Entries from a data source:
┌──
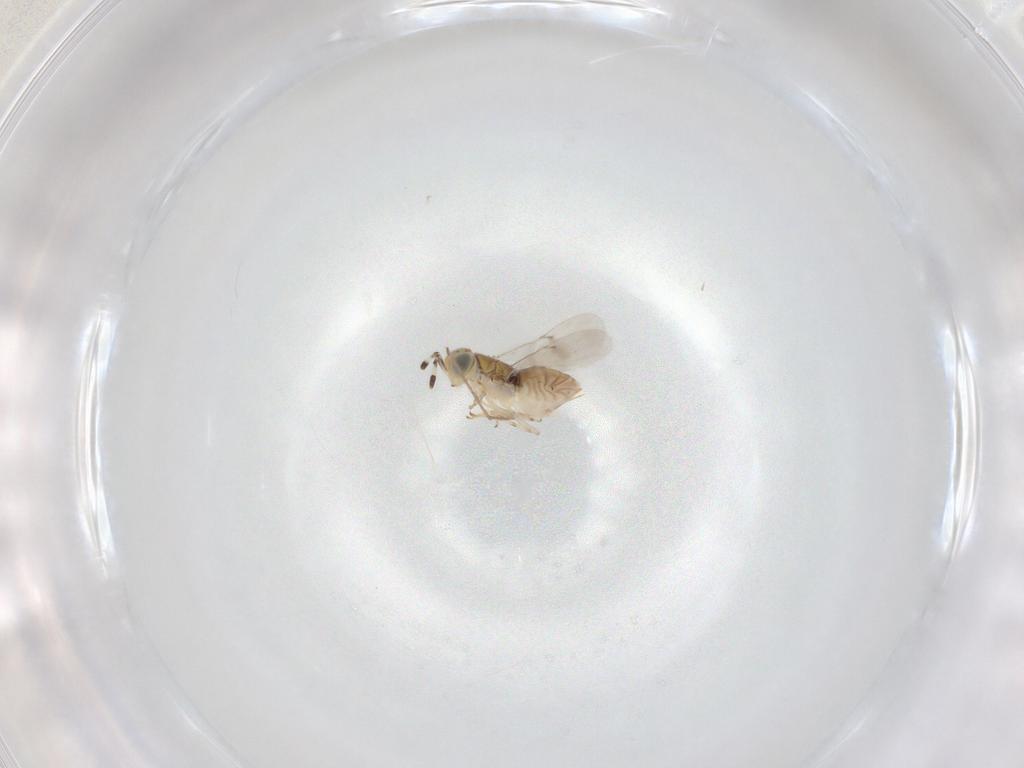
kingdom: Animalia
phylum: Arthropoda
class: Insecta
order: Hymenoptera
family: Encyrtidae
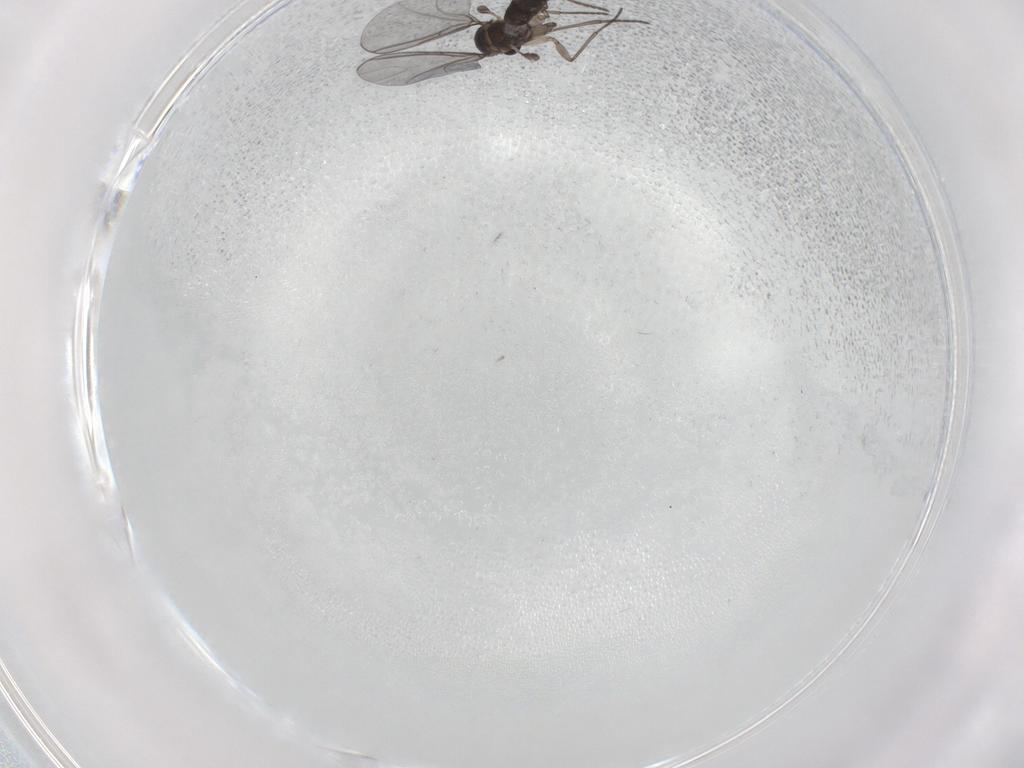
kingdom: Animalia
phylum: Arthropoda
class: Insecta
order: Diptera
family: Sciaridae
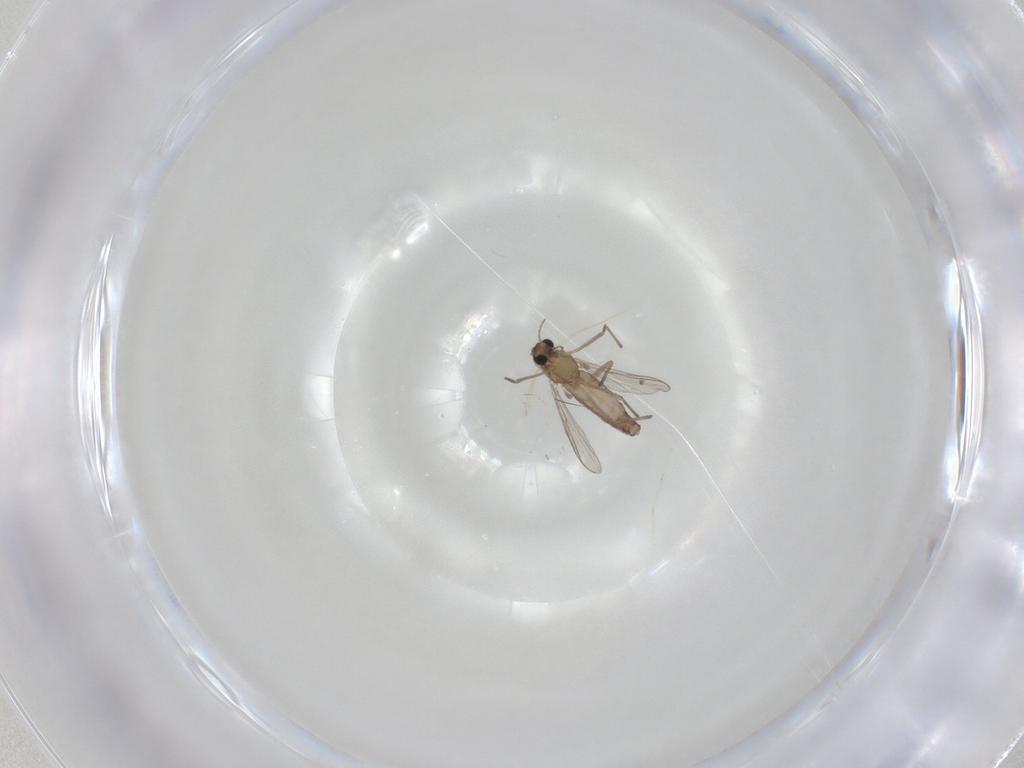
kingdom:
└──
TASK OBJECTIVE:
Copy every line of the listing above without any changes, but leave out the pictures.

RESULT BELOW:
kingdom: Animalia
phylum: Arthropoda
class: Insecta
order: Hymenoptera
family: Encyrtidae
kingdom: Animalia
phylum: Arthropoda
class: Insecta
order: Diptera
family: Sciaridae
kingdom:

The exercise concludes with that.